With NETs, properly done, you basically get just the tobacco flavouring. If nicotine is extracted, it will be in minute amounts. All NETs get nicotine added afterwards. WTAs are extracted as part of a nicotine extraction process- these alkaloids are claimed to give more satisfaction to ex-smokers. More info here.

Reactions: Informative 1


----------



## Silver (11/1/15)

Andre said:


> With NETs, properly done, you basically get just the tobacco flavouring. If nicotine is extracted, it will be in minute amounts. All NETs get nicotine added afterwards. WTAs are extracted as part of a nicotine extraction process- these alkaloids are claimed to give more satisfaction to ex-smokers. More info here.



Thanks @Andre

Am I correct in assuming then that the HHV Net juices do *not *contain WTAs?


----------



## ET (11/1/15)

and as for pg/vg ratios and throat hits, our man @Danny was experimenting with that stuff a while ago to see what really does what


----------



## free3dom (11/1/15)

ET said:


> and as for pg/vg ratios and throat hits, our man @Danny was experimenting with that stuff a while ago to see what really does what



So did I, over here.
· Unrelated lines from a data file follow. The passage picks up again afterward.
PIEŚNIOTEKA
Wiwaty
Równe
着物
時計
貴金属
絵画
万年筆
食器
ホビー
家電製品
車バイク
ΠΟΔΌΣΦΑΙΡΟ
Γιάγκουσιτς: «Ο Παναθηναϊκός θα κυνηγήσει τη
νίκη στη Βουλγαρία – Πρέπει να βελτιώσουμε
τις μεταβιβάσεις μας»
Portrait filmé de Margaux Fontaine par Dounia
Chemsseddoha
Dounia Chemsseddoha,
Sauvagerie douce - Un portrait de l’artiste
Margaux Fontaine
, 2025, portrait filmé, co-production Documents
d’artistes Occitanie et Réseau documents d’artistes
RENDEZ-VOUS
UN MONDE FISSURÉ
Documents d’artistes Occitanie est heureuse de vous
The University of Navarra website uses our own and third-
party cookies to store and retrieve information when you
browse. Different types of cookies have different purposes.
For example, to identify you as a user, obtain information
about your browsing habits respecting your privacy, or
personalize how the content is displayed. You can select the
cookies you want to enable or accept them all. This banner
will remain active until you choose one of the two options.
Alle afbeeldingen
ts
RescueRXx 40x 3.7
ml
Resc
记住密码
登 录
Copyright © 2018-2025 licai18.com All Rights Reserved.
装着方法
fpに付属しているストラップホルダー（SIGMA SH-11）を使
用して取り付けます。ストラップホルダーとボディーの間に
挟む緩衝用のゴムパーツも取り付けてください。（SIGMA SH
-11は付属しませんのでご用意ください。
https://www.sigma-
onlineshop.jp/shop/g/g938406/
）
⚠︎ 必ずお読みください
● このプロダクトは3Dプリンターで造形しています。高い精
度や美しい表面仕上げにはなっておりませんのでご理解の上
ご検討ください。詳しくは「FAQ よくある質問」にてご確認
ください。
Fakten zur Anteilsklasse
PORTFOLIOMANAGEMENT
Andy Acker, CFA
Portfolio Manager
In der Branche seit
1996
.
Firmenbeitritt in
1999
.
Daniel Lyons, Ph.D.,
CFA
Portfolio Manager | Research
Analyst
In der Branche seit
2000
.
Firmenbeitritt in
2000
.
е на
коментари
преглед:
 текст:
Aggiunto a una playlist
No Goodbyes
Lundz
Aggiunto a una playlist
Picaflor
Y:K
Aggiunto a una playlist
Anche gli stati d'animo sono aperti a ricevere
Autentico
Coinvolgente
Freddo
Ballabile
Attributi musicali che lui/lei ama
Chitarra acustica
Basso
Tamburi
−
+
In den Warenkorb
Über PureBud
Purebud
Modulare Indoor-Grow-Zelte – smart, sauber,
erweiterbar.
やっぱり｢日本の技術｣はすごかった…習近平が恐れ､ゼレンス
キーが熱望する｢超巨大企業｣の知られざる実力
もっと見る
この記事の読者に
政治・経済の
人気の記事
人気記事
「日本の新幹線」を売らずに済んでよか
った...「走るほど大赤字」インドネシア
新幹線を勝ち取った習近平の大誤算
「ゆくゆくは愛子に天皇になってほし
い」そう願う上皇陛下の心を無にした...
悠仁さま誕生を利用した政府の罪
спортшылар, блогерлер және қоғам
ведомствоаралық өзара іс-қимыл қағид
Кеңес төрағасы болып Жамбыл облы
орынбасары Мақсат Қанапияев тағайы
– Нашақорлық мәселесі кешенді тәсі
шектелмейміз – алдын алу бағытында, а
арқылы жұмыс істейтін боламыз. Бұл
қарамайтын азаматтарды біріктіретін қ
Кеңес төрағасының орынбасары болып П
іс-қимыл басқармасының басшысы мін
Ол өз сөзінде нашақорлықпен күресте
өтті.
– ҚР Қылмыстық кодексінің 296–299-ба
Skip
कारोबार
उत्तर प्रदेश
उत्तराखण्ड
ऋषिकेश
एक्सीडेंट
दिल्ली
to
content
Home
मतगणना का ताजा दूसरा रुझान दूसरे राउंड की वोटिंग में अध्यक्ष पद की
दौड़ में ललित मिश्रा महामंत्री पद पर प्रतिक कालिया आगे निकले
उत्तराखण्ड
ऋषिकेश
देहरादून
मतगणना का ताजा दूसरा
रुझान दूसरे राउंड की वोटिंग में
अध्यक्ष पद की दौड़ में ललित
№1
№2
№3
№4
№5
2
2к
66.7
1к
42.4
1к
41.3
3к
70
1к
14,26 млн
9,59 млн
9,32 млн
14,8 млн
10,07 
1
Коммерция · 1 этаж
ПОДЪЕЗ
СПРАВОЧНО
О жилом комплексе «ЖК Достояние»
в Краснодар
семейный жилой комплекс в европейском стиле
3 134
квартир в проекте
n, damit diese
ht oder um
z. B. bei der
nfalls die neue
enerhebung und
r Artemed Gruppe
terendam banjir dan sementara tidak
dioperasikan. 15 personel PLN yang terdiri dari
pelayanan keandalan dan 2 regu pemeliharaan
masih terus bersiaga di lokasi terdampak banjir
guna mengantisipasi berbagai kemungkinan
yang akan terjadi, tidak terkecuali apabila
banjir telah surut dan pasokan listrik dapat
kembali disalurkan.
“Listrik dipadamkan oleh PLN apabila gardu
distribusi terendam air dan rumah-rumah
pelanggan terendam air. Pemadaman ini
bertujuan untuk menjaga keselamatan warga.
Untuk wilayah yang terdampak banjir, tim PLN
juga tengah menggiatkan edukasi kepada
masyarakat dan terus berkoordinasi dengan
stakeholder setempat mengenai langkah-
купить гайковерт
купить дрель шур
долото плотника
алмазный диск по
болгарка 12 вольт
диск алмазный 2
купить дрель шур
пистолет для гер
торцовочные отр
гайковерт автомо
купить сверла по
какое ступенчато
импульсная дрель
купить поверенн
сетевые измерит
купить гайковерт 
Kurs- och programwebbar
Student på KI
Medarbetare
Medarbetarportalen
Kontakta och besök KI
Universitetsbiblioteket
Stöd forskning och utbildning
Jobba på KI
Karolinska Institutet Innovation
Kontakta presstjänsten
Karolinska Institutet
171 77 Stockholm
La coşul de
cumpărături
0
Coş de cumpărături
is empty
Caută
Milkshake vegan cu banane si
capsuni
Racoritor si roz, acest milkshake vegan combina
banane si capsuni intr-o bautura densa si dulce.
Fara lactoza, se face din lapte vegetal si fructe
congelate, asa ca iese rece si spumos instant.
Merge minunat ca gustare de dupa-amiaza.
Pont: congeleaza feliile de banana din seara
Not particularly scientific, but just what I found


----------



## Andre (11/1/15)

Silver said:


> Thanks @Andre
> 
> Am I correct in assuming then that the HHV Net juices do *not *contain WTAs?


Yes, that is how I have it.

Reactions: Thanks 1


----------



## cfm78910 (11/1/15)

Andre said:


> With NETs, properly done, you basically get just the tobacco flavouring. If nicotine is extracted, it will be in minute amounts. All NETs get nicotine added afterwards. WTAs are extracted as part of a nicotine extraction process- these alkaloids are claimed to give more satisfaction to ex-smokers. More info here.



Thanks Andre, that made for very interesting reading.

Reactions: Like 1


----------